The next and most important step is to generate the model-view matrix. This will determine the position of the resulting window. Depending on your needs, the model-view matrix will be constructed from translation and scaling transformations:

modelviewMatrix = T(window_x, window_y, 0)
  * S(window_width, window_height, 1)
  * T(window_origin_x, window_origin_y, 0)

The window position is set by the window_x and window_y variables. The window's and height use the window_width and window_height variables. The last two window_origin_x and window_origin_y variables present the coordinates of the window's origin point. The origin point is a basic element of positioning. With this point, you can set the window to be center or corner aligned. Another thing worth mentioning is that the window's position and size variables use pixel units, whereas the window's origin point uses the range (-0.5,0.5), where the value zero represents the center.
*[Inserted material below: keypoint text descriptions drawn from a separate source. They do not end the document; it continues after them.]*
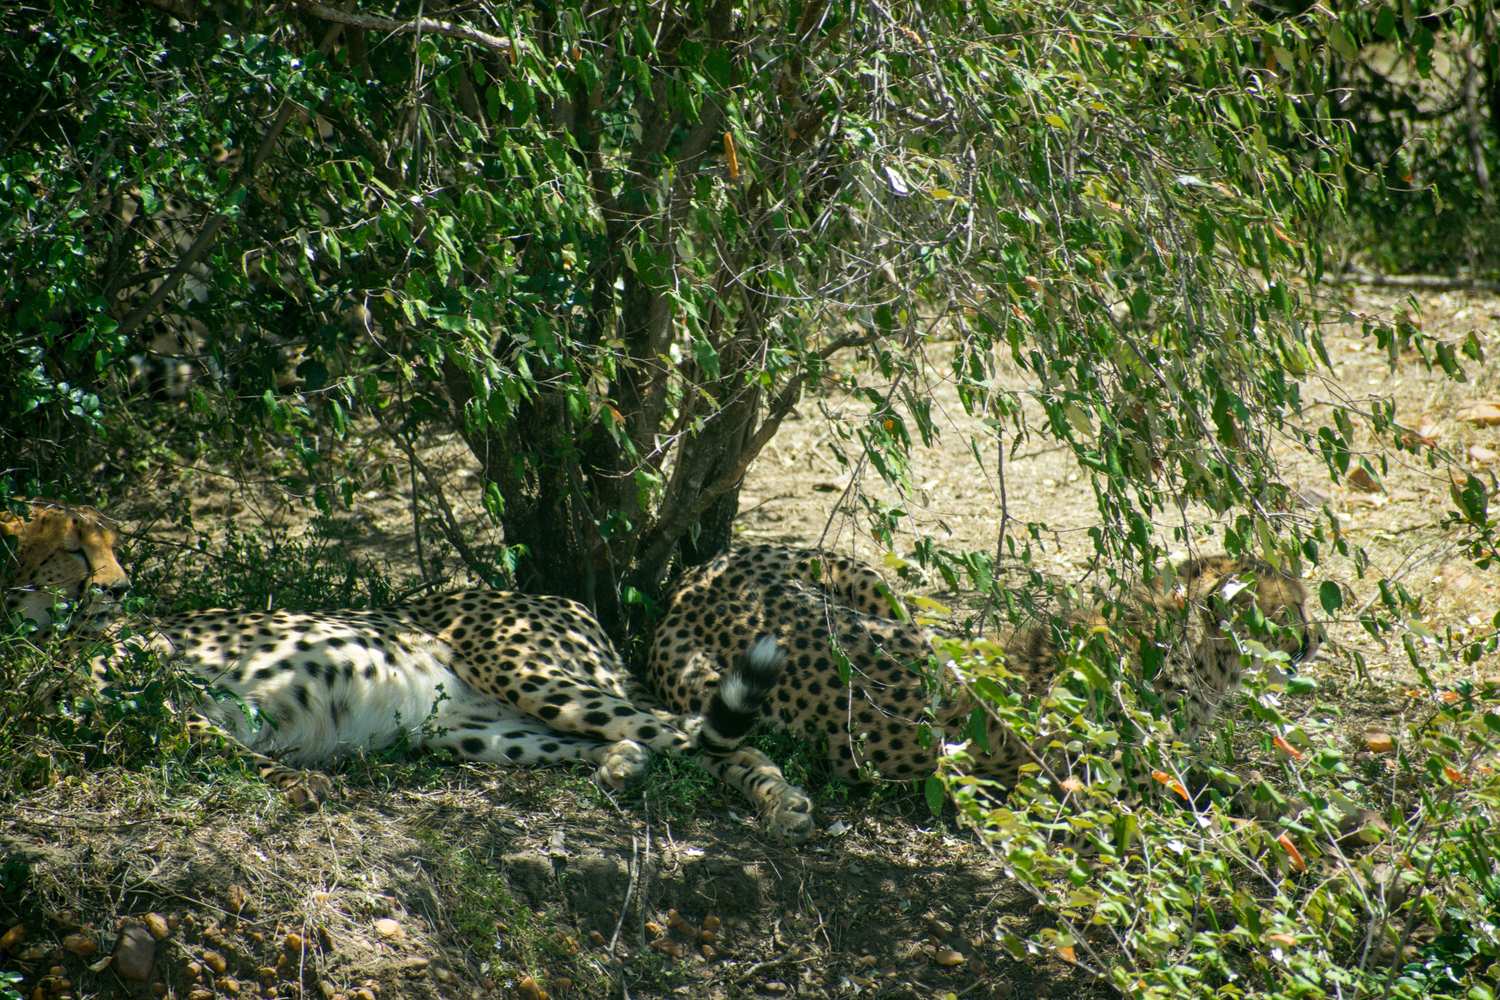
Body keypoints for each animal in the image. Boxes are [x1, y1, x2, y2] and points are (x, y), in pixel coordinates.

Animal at [1, 501, 815, 841]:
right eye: (74, 549)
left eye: (111, 545)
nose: (121, 586)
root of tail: (565, 600)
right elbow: (212, 745)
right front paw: (298, 781)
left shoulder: (170, 701)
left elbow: (221, 747)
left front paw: (300, 785)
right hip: (471, 731)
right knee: (665, 744)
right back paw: (623, 765)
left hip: (531, 673)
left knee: (709, 736)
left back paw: (782, 803)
Now, in the final step, you'll draw the window with the gl.DrawArrays command:

gl.DrawArrays(gl_enum.GL_QUADS, 0, 4)

The resulting window will be drawn on the screen and it will look like the following screenshot:

This recipe relies on drawing textured rectangles on your screen with GLSL. However, instead of drawing different sets of vertices for each window, it uses the same four vertices on all the windows.

Each window uses its own model-view matrix, which will transform vertex positions to match window-specific coordinates. To be specific, it's homogenous transformation, which means each transformation operates on the local coordinate system. If you use translation, you're applying the translation movement on the coordinate system. This approach is the basis of the hierarchical windowing system. This recipe uses translation and scaling transformation, as shown in the following diagram:

The first step consists of moving the basic rectangle to its origin point. This is followed by scaling, which will set the dimensions of the window. The final step is the translation to move the window to the desired position.